Tax fraud vs. innocent mistakes
You made a mistake on your taxes, and that is bad enough, but when you're accused of tax fraud, that can alter your life unexpectedly. The Internal Revenue Service tries to determine a difference between fraud and negligence to prevent false accusations from moving forward. However, making mistakes on tax forms may be normal, but intentionally filing incorrectly can lead to serious penalties and even time in prison.
What is income tax fraud?
Income tax fraud is when a person willfully tries to evade paying taxes or attempts to defraud the IRS in another manner. The person may skip filing an income tax return, fail to pay taxes that are due, make false claims, file a false return or intentionally fail to report all income that has been received.
The tax code is complicated, and the IRS does recognize that careless errors can occur. In most cases, the IRS does assume that problems with tax forms are honest mistakes.
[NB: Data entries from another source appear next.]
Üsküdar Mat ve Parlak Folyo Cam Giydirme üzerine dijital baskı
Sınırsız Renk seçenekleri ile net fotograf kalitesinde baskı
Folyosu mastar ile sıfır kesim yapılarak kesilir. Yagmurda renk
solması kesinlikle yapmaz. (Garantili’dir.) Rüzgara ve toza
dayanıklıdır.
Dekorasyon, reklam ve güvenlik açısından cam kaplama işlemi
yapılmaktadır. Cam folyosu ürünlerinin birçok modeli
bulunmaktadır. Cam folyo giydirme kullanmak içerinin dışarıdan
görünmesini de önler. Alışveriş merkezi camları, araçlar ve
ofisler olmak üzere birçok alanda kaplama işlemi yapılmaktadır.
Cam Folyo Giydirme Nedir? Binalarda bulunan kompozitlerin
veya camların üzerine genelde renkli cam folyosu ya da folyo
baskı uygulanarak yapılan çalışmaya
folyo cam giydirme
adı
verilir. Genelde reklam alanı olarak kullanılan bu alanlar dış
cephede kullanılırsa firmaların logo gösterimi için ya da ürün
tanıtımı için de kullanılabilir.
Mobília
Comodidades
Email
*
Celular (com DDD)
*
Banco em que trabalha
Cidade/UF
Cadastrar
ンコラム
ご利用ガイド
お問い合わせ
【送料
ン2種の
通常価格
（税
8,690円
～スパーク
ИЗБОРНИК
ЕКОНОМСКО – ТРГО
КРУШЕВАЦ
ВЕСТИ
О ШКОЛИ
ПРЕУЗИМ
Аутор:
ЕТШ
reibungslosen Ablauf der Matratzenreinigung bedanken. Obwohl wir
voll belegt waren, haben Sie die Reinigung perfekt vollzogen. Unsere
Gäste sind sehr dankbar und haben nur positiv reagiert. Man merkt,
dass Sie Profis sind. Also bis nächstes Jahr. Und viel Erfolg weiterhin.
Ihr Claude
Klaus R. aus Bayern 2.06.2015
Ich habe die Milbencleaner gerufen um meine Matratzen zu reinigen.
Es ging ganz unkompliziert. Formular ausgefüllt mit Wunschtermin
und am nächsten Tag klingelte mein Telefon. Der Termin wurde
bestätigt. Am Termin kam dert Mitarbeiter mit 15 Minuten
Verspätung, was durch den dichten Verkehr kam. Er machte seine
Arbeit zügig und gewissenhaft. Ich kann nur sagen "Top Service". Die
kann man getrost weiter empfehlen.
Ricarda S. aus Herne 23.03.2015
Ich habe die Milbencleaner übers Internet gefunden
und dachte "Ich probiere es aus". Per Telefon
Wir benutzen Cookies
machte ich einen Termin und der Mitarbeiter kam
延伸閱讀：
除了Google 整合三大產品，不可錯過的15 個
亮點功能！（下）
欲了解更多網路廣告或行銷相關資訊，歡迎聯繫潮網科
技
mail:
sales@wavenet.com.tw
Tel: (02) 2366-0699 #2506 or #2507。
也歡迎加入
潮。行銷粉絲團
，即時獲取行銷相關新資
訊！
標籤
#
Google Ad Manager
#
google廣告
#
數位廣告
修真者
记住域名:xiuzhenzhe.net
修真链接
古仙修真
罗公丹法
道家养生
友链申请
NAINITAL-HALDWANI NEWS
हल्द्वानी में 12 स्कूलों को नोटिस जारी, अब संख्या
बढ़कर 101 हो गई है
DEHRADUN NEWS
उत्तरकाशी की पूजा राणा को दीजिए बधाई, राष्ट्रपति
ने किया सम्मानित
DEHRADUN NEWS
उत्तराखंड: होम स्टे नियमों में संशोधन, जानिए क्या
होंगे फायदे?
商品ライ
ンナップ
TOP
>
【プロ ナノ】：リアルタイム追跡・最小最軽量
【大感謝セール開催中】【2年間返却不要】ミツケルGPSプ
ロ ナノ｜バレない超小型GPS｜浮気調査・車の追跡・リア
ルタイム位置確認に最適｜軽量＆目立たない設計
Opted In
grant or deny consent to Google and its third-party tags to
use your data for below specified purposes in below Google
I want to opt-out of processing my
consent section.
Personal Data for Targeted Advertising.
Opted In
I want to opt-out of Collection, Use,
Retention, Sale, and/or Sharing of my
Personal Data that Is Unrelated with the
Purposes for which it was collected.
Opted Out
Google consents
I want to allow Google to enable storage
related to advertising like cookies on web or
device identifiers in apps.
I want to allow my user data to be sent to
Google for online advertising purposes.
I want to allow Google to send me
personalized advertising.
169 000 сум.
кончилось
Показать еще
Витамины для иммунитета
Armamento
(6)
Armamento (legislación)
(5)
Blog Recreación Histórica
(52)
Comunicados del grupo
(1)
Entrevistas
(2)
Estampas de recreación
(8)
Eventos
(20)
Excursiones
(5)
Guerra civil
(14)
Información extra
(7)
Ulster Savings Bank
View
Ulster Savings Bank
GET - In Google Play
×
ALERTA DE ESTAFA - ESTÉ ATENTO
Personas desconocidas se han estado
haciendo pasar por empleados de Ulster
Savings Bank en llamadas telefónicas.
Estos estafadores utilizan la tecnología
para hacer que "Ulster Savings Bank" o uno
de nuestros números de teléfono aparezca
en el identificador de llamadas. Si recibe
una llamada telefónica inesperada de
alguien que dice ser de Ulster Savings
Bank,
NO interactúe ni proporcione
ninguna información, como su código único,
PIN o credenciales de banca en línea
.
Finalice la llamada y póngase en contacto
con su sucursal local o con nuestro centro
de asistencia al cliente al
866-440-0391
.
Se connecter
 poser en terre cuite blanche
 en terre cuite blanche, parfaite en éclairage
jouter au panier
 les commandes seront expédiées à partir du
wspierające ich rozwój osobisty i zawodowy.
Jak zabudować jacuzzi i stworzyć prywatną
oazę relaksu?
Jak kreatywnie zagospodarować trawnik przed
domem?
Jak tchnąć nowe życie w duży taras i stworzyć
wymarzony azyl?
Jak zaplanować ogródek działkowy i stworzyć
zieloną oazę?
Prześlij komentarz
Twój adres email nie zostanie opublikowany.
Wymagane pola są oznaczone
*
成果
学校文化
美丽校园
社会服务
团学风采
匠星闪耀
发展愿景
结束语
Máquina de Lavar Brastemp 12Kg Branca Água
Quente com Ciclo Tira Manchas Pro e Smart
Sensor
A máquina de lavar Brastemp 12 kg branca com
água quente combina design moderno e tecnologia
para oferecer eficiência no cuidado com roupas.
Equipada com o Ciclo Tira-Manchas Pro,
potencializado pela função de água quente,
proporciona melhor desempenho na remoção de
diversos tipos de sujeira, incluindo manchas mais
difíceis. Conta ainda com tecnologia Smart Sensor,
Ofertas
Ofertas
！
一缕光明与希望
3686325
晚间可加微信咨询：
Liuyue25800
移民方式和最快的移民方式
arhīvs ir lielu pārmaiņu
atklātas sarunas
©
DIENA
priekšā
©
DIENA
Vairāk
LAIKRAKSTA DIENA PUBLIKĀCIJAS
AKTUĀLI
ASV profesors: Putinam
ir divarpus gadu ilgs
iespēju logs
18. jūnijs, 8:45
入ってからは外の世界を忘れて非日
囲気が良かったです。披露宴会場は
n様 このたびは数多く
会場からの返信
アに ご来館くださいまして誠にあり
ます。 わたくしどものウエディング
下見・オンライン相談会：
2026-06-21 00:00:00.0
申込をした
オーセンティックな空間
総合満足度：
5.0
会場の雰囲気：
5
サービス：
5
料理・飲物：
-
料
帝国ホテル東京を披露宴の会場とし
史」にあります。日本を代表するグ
The IRS can still fine you up to 20 percent of the underpayment you made, though, which is still a heavy burden for some individuals.
What kinds of actions does the IRS look for?
Some things that may signal the IRS include falsifying documents, keeping two sets of financial ledgers, using a false Social Security number or underreporting income. Overstating deductions and exemptions can also be a suspicious act and could lead to a charge for fraud. If you're told you'll be having an audit because of one of these reasons or are part of an investigation, your attorney can help you defend yourself.